RE-AMP strategists and nonprofits acknowledge the network faces increasingly stiffer headwinds in Minnesota as well as in other Midwestern states. A potential change in strategy was noted in a document titled “On the Leading Edge” which was posted on the RE-AMP website. “Resources shifted to defending past policy victories, and reacting to initiatives to roll back existing climate and energy laws, curtail progress on high speed rail, increase regulatory barriers for wind energy, and cut transit budgets,” according to the document.
Yet as long as millions of dollars of special interest contributions continue to flow into Minnesota, RE-AMP will remain a potent political force with dozens of lobbyists to defend its agenda in St. Paul.
“While some might call RE-AMP a coalition, this is a misnomer: coalitions often have short-term, very tactical focus,” the Monitor Report states. “RE-AMP is in it for the next 40 years, and is attempting to design a network that is flexible, adaptive, and resilient enough to remain vital for that long.”
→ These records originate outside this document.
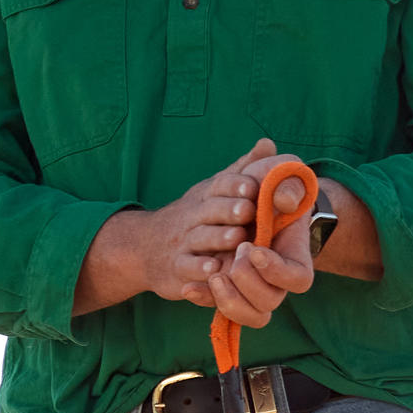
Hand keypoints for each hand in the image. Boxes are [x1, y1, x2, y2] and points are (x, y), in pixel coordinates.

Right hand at [75, 139, 275, 316]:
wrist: (144, 247)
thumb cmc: (194, 217)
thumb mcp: (213, 190)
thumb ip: (242, 170)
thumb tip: (267, 143)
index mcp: (205, 196)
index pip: (219, 185)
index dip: (235, 185)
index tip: (252, 186)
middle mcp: (193, 217)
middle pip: (210, 210)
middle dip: (228, 210)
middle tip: (247, 210)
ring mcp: (183, 242)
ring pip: (200, 238)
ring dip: (218, 238)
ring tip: (236, 238)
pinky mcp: (177, 268)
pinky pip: (186, 267)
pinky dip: (198, 269)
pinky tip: (213, 269)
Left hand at [197, 197, 322, 330]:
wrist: (242, 201)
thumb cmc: (269, 189)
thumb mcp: (282, 176)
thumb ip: (289, 185)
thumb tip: (285, 202)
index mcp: (294, 258)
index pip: (298, 280)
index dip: (277, 271)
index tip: (255, 250)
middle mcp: (274, 280)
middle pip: (268, 302)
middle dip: (248, 280)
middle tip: (237, 252)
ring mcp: (249, 288)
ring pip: (247, 314)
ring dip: (229, 298)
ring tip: (214, 273)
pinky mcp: (226, 289)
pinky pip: (218, 309)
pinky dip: (203, 300)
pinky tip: (189, 287)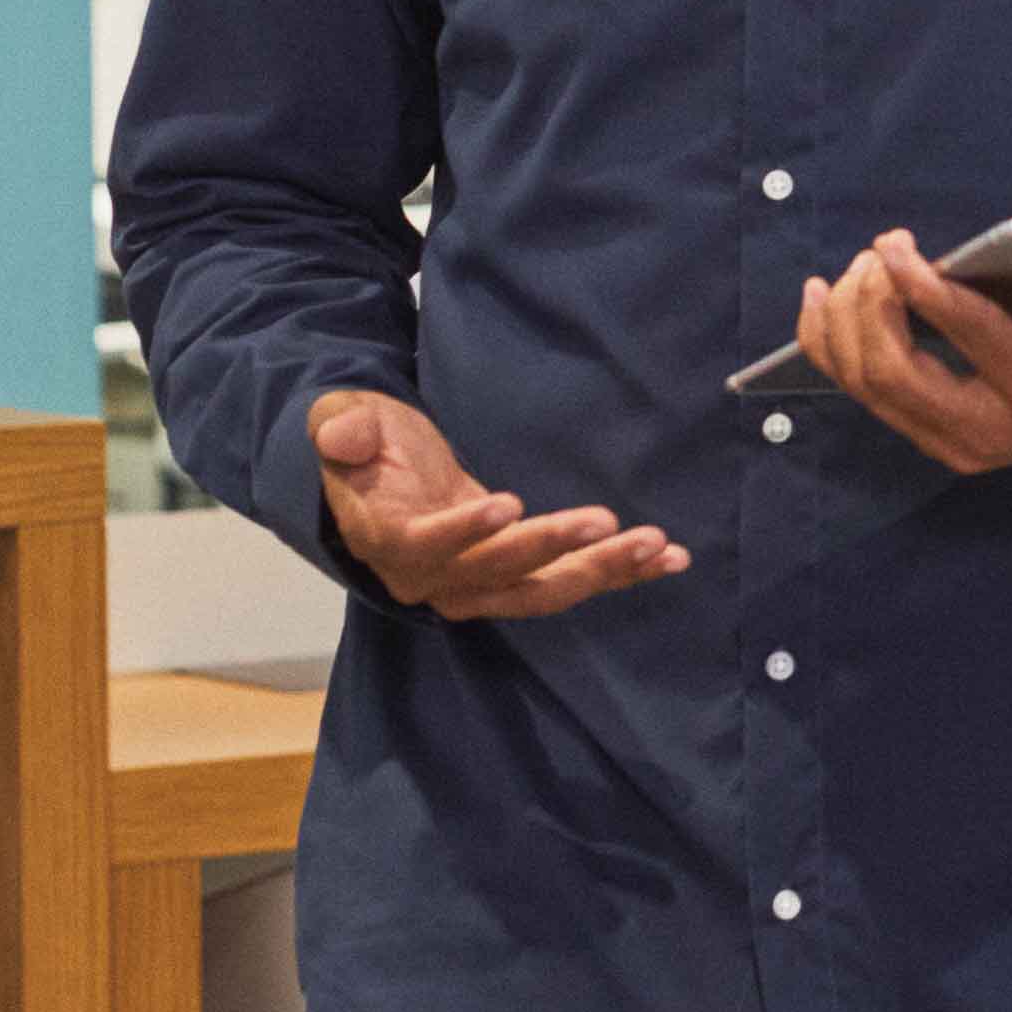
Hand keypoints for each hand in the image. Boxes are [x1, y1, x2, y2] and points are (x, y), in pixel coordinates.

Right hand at [307, 385, 682, 624]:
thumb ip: (342, 428)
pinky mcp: (516, 578)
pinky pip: (568, 582)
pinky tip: (669, 558)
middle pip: (499, 572)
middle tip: (609, 523)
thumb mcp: (345, 423)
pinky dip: (619, 573)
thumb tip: (343, 436)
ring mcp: (478, 586)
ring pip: (542, 589)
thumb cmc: (366, 448)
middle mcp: (434, 578)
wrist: (381, 485)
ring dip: (600, 569)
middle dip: (555, 548)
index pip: (427, 543)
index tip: (504, 504)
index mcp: (390, 540)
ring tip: (654, 546)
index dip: (463, 530)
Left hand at [790, 232, 1011, 483]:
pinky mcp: (928, 436)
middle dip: (870, 305)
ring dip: (844, 320)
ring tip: (859, 266)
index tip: (896, 247)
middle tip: (879, 251)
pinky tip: (821, 297)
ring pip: (867, 385)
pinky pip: (860, 392)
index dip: (926, 291)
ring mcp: (950, 442)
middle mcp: (986, 432)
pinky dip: (828, 343)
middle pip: (895, 374)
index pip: (973, 340)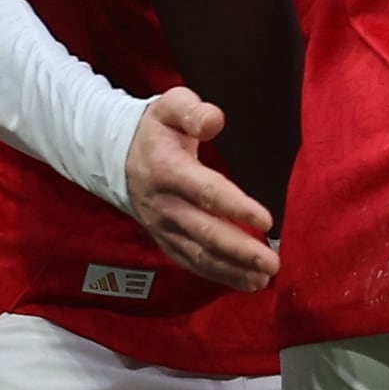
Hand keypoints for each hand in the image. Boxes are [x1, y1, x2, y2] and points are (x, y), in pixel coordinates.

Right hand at [124, 86, 278, 291]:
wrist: (116, 156)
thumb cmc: (155, 130)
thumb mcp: (170, 107)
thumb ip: (193, 111)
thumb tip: (214, 120)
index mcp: (167, 170)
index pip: (205, 192)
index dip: (235, 207)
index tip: (266, 220)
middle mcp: (163, 204)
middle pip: (204, 232)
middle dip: (239, 250)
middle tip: (272, 262)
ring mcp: (163, 226)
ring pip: (198, 254)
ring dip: (232, 270)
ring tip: (263, 278)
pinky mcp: (165, 239)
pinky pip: (191, 262)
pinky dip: (218, 275)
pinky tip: (246, 282)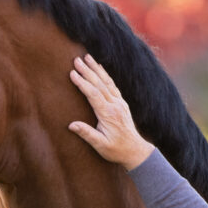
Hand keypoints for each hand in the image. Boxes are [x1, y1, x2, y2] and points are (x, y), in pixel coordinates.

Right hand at [68, 54, 154, 169]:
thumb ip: (87, 134)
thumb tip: (71, 125)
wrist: (135, 151)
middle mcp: (115, 105)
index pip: (93, 95)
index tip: (72, 73)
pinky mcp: (122, 103)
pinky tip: (100, 68)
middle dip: (87, 71)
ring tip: (87, 57)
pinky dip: (105, 75)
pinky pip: (112, 85)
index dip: (82, 83)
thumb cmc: (116, 150)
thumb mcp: (100, 145)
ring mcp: (120, 102)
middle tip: (76, 59)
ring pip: (107, 82)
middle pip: (99, 84)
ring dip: (96, 68)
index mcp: (108, 114)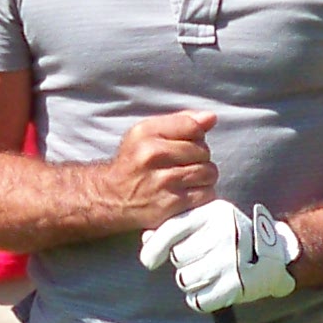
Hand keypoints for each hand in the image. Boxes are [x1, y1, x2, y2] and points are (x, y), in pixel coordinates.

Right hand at [101, 111, 219, 223]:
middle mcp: (153, 154)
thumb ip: (180, 121)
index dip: (196, 136)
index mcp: (147, 133)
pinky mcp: (170, 204)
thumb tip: (212, 118)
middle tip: (185, 166)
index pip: (192, 126)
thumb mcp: (148, 134)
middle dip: (200, 158)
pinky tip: (188, 194)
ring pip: (208, 173)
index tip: (185, 146)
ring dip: (204, 178)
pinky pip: (206, 194)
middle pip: (203, 151)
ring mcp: (162, 181)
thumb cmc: (134, 162)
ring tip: (188, 180)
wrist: (110, 197)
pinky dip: (202, 195)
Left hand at [140, 198, 300, 311]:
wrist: (276, 257)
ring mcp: (231, 260)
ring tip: (208, 276)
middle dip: (183, 265)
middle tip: (200, 263)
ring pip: (185, 280)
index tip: (149, 262)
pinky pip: (198, 301)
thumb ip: (178, 227)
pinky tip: (213, 290)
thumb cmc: (232, 238)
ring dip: (191, 283)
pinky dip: (200, 300)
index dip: (153, 248)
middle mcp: (224, 233)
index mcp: (215, 213)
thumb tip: (146, 240)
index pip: (172, 229)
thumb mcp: (209, 222)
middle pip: (178, 258)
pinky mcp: (235, 286)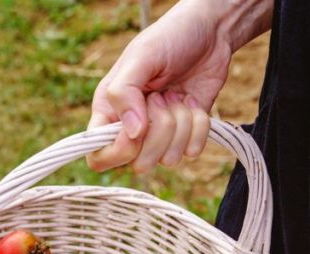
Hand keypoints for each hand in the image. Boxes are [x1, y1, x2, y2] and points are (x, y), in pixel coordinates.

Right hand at [87, 0, 271, 172]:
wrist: (210, 33)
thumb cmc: (168, 39)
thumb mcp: (141, 57)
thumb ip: (124, 93)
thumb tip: (131, 133)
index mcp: (109, 112)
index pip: (99, 157)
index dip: (118, 151)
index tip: (138, 128)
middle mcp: (132, 130)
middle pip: (139, 164)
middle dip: (159, 131)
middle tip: (161, 97)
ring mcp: (160, 136)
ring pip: (168, 159)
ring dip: (181, 124)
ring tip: (177, 95)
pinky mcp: (186, 136)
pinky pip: (193, 151)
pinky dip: (199, 126)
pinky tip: (192, 102)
Clearly the millions of dollars injected into the political arena through “engaged philanthropy” can be as pervasive and influential as unions and corporations. The enormous amount of special interest foundation funding involved in influencing Minnesota policy makers–$48 million since 2003 for climate change alone—raises proportionately significant questions about public disclosure and transparency. RE-AMP members insist, however, that IRS regulations for nonprofits require more disclosure on their part than for energy and other companies.
“The required federal tax forms are openly available to the public,” Tom Elko, RE-AMP media director, said in a statement. “There are no such transparency measures or limitations placed on for-profit companies that oppose transition away from polluting coal to a clean, safe, modern affordable energy system based on Minnesota’s homegrown renewable sources of energy.”
For now, however, a little-known network connecting non-profit environmental activists with well-endowed mostly out-of-state foundations will continue to set the agenda for one of the most critical issues facing our state—energy and the environment.